Louisa Mesnard, a French entrepreneur, attended a hackathon in Paris organised by Techfugees. Together with seven other international volunteers she came up with the idea of TextFugees, an application that aims to facilitate communication between refugees and charities.
TextFugees allows charities to send group text messages to refugees, according to their interests and needs — for example, on job vacancies, rooms to let or asylum application updates. The organisation is currently testing its service, with the aim of launching it first in France.
TextFugees is similar to text-based projects such as Refugee Text and Nowall, but Mesnard does not see it as a competition. “We do not want to earn money on the project — we simply want to make an impact, make a change,” she says.
Goube says it can be difficult to get non-governmental organisations to adopt technology. “Charities and tech people often do not talk the same language. They [charities] often don’t master the technology. They are afraid that their everyday efforts will be replaced by robots and machines,” she says.

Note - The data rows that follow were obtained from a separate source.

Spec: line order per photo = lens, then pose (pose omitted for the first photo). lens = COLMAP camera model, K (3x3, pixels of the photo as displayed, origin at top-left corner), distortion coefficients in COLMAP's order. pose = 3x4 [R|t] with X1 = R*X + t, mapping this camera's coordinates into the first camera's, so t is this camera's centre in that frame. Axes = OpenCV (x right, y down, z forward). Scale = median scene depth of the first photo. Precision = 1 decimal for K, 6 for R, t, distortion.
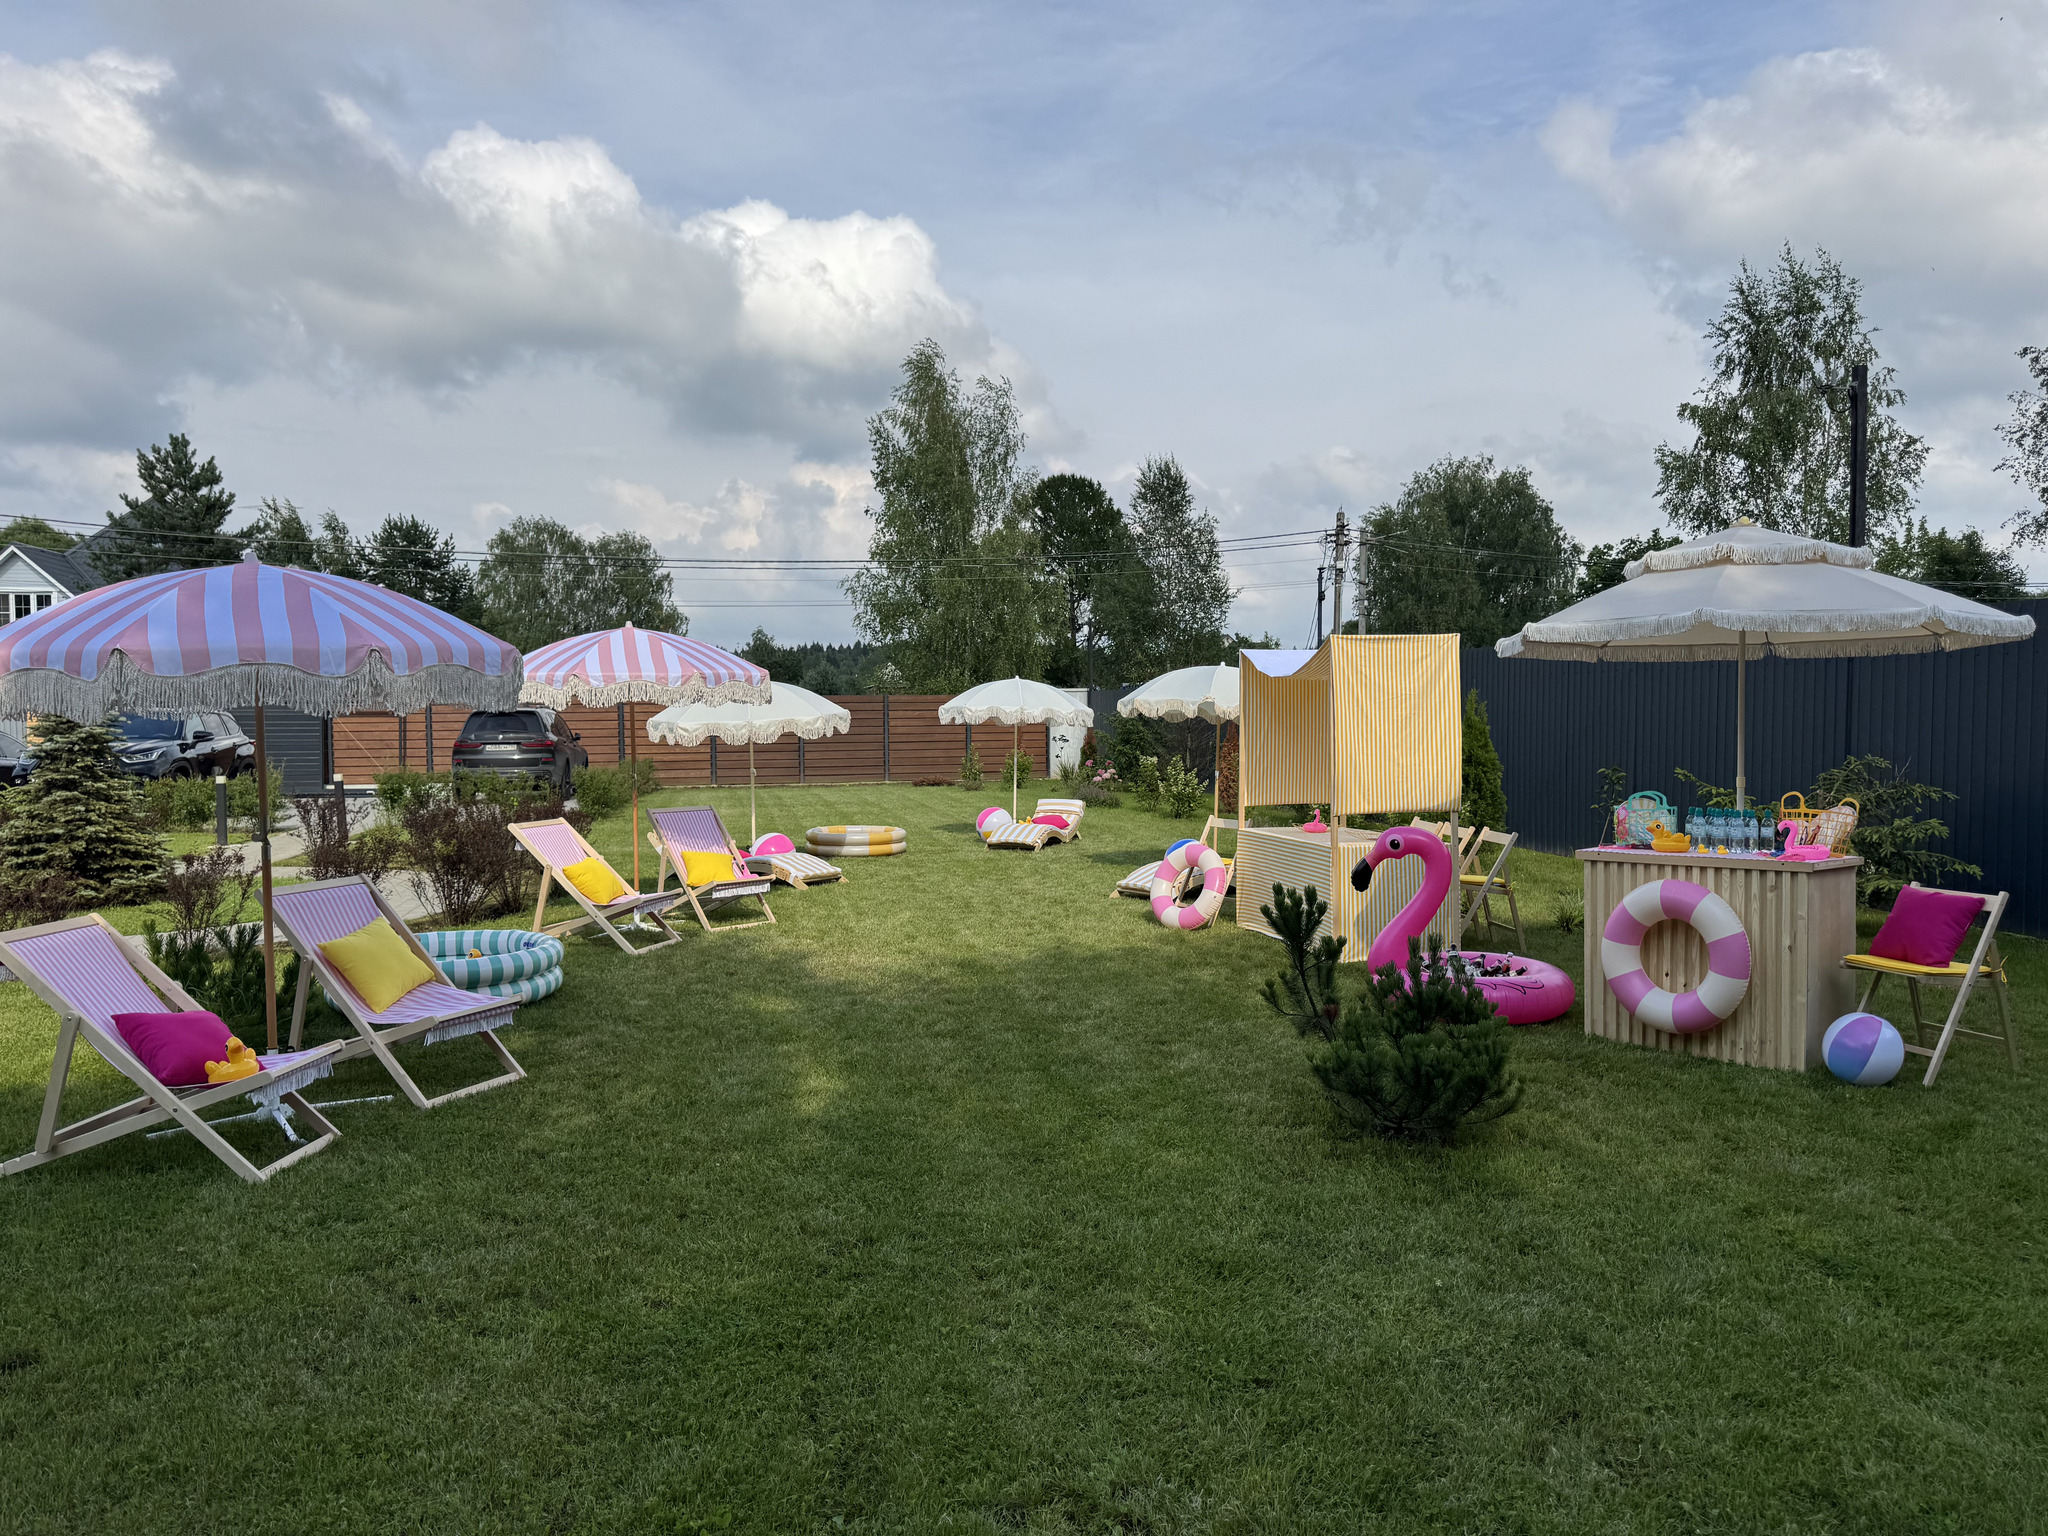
lens RADIAL K [[1424.6, 0, 1024.0], [0, 1424.6, 768.0], [0, 0, 1]] dist [0.062253, -0.081690]
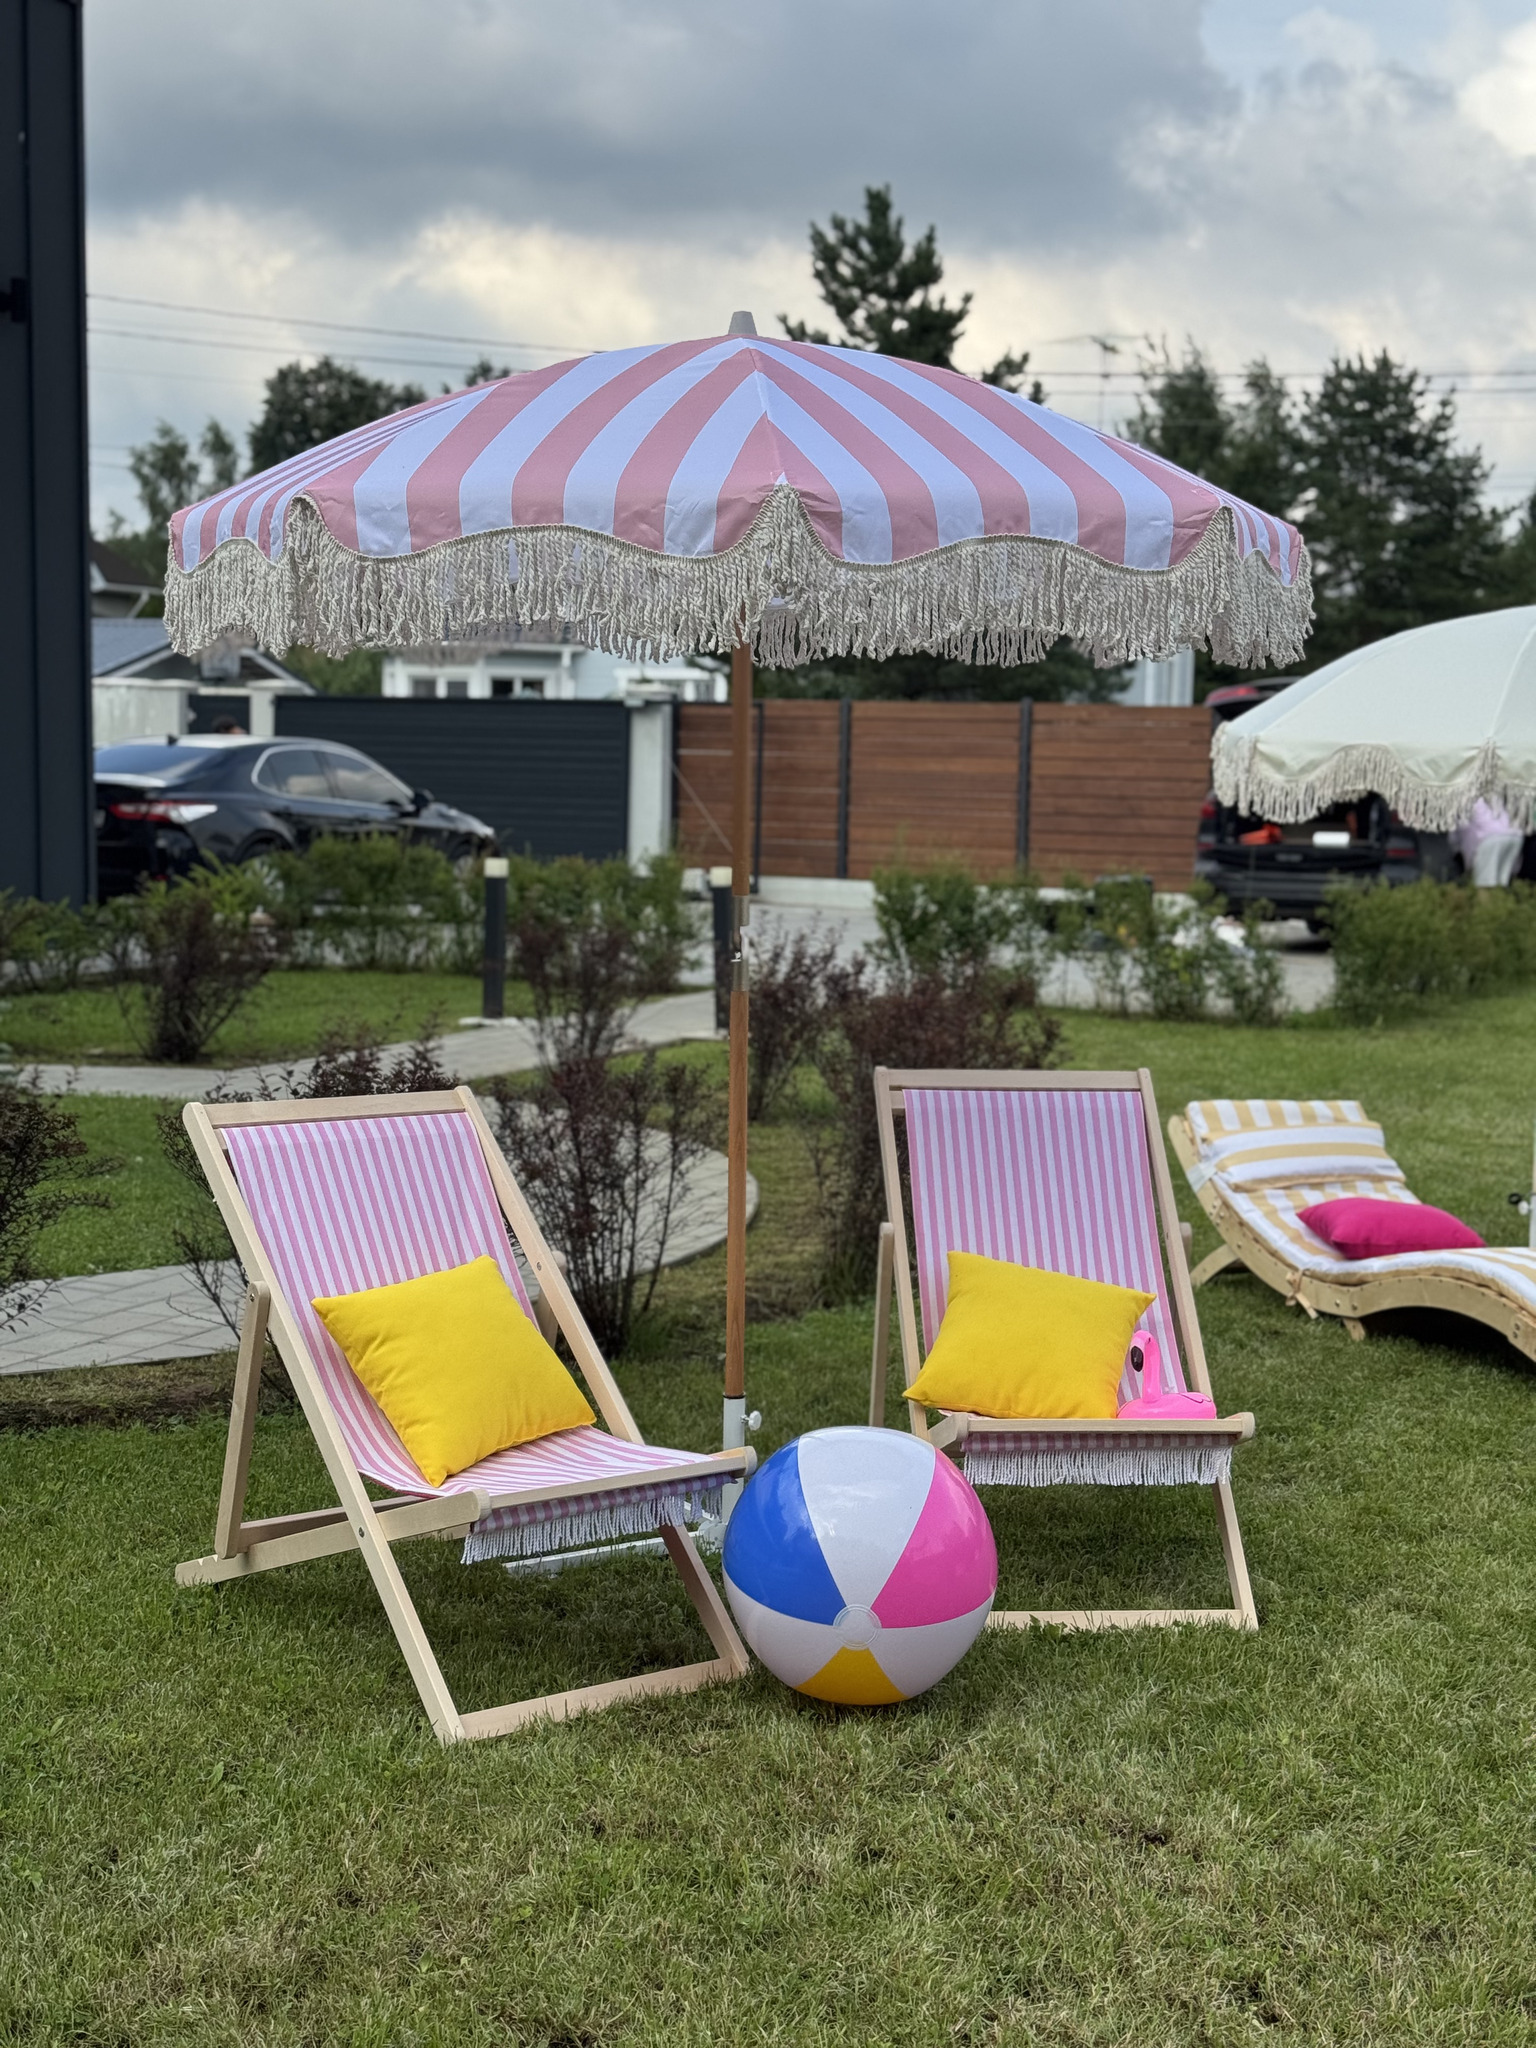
lens RADIAL K [[2839.7, 0, 773.5], [0, 2839.7, 1011.2], [0, 0, 1]] dist [0.171961, -0.226308]
pose [[0.807997, 0.080937, -0.583601, 0.024953], [-0.052565, 0.996472, 0.065421, -0.016600], [0.586837, -0.022183, 0.809401, 0.628553]]
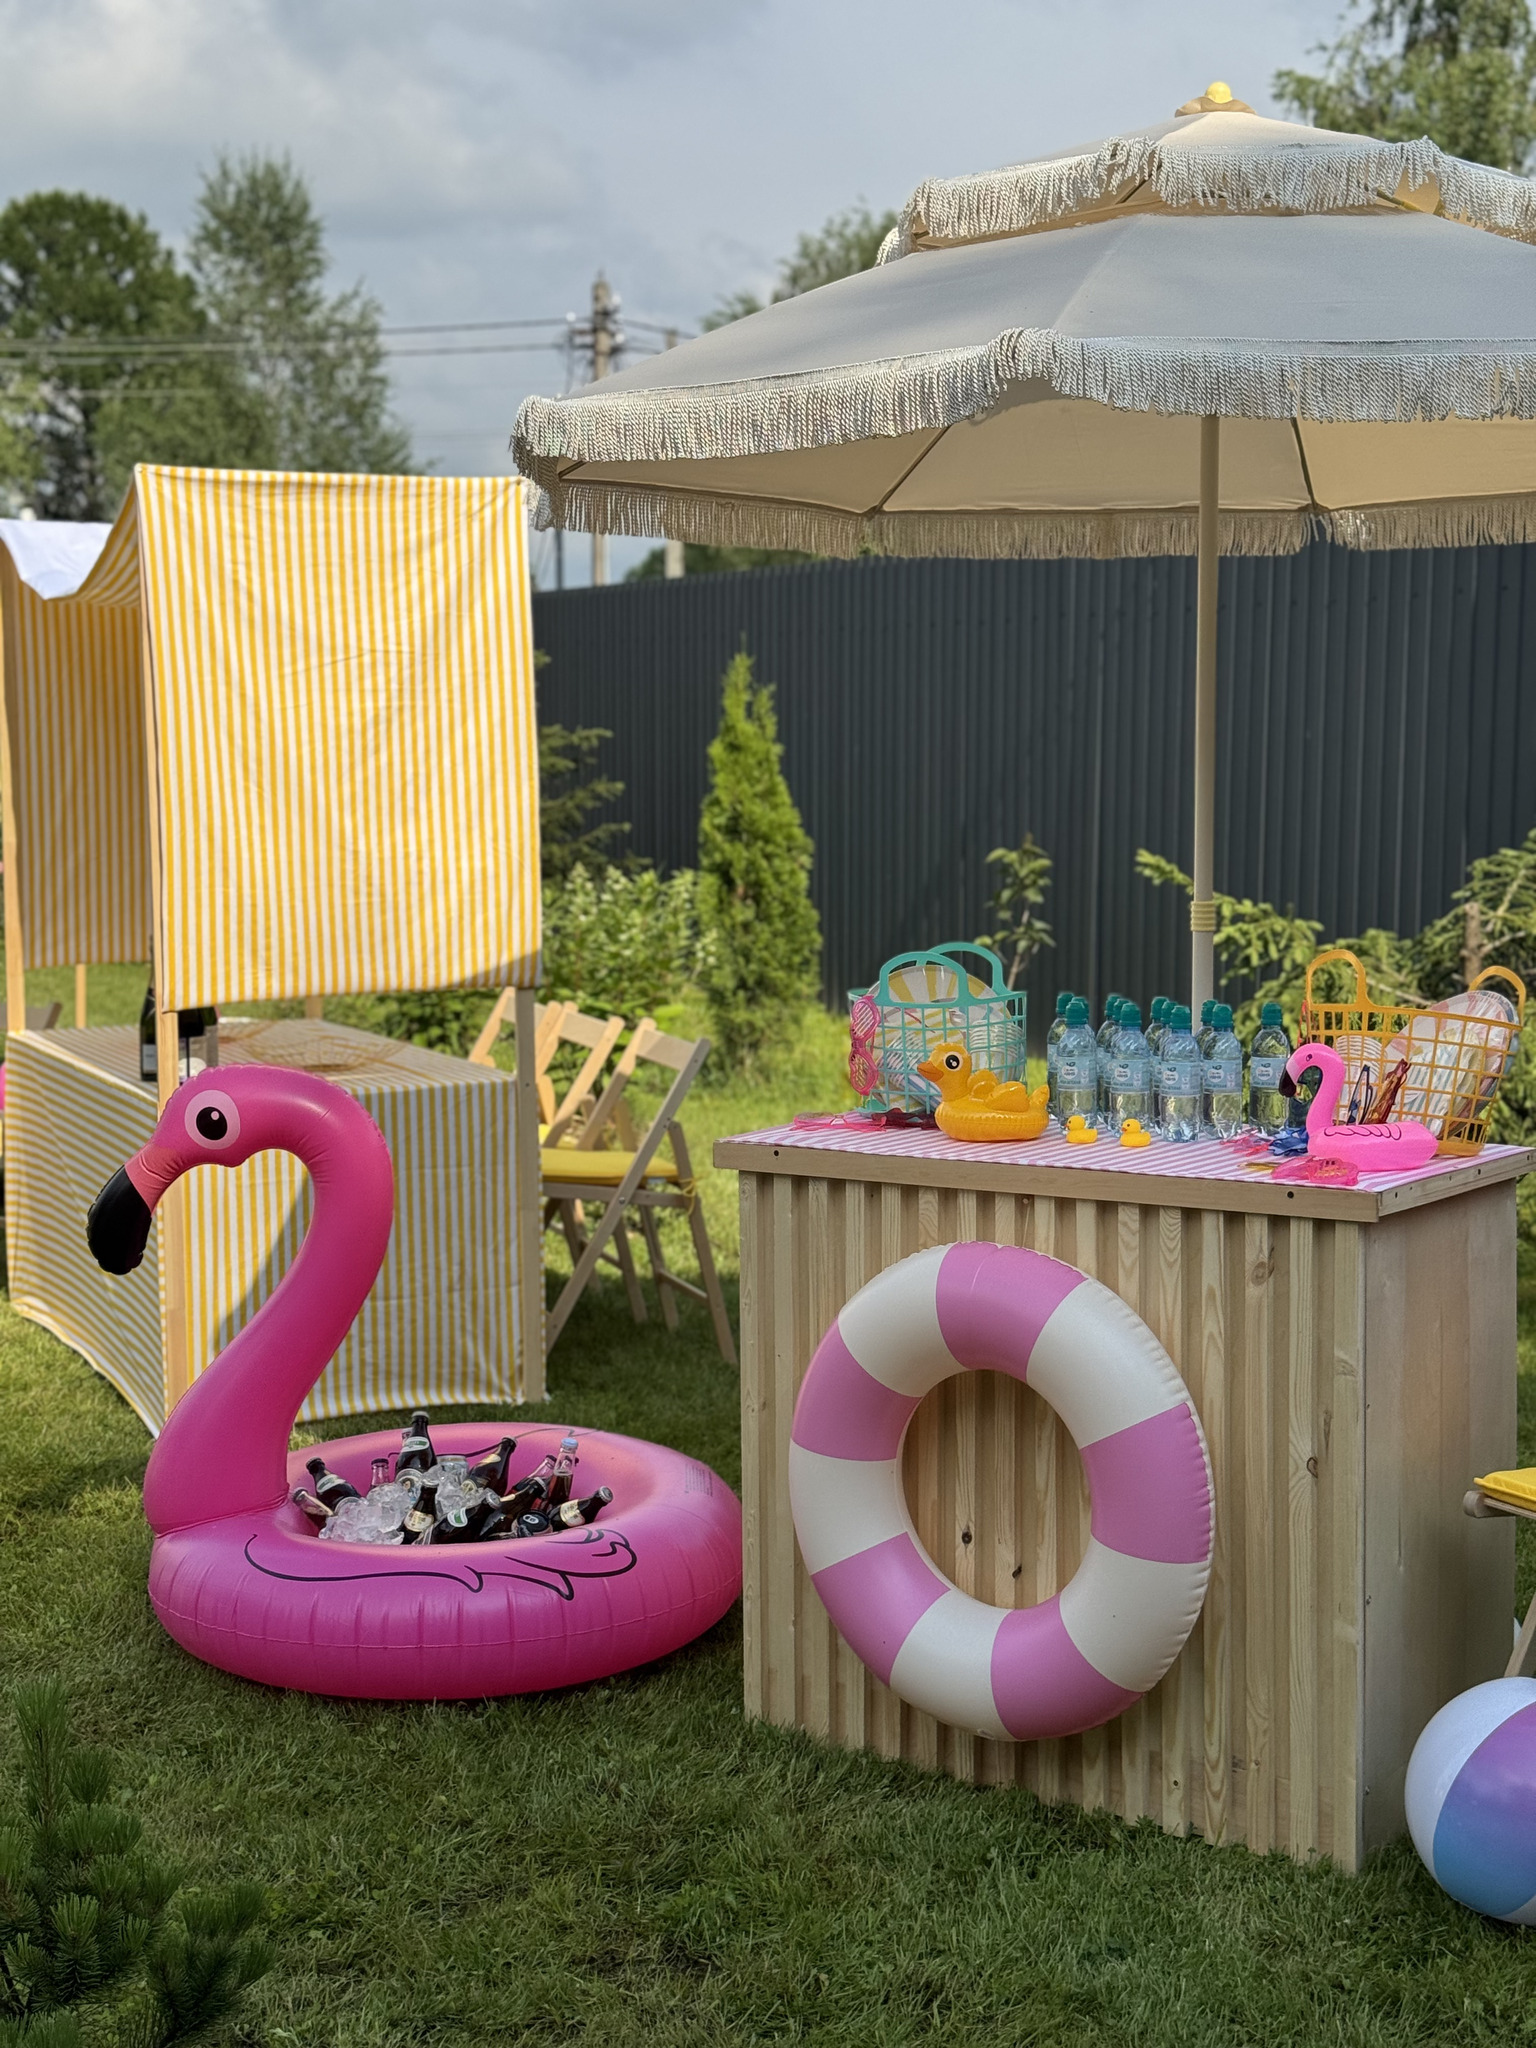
lens RADIAL K [[2818.2, 0, 777.8], [0, 2818.2, 987.7], [0, 0, 1]] dist [0.201077, -0.507742]
pose [[0.969570, -0.021852, 0.243839, 0.174420], [0.008051, 0.998316, 0.057453, -0.008126], [-0.244684, -0.053741, 0.968113, 0.281935]]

Mark Howie, financial director at asylum centres in Hemsedal, Norway, agrees that sometimes people in his sector are afraid of new technologies. “They are worried of small changes — those that eventually make a big change,” he says. Nevertheless, the pressure of the refugee crisis is forcing many organisations to turn to technology. In 2015, when a large wave of refugees arrived in Europe, Howie ended up with seven additional facilities to manage. It meant dealing with people who spoke 12 different languages, and finding a good translation service became essential for his everyday work.
He tried TikkTalk, a start-up co-founded by Rodney Boot, a Norwegian entrepreneur. It is a platform that matches stakeholders, such as charities, with translators. “The platform is very easy to use and you can choose interpreters you like. The traditional interpreting agencies were sending us random interpreters, often of very low quality,” Howie says.
Helping refugees was exactly what Boot had in mind when he came up with the idea. “The [traditional] market is very inefficient, interpretation agencies still work in an old-fashioned way, and we automate the whole process,” he says.
So far, TikkTalk has only operated in Norway but plans to extend its activities to other countries, such as Italy and Greece. “I don’t think that the main refugee crisis is over — we believe that there will be new waves of newcomers and we will be there to help,” Boot says.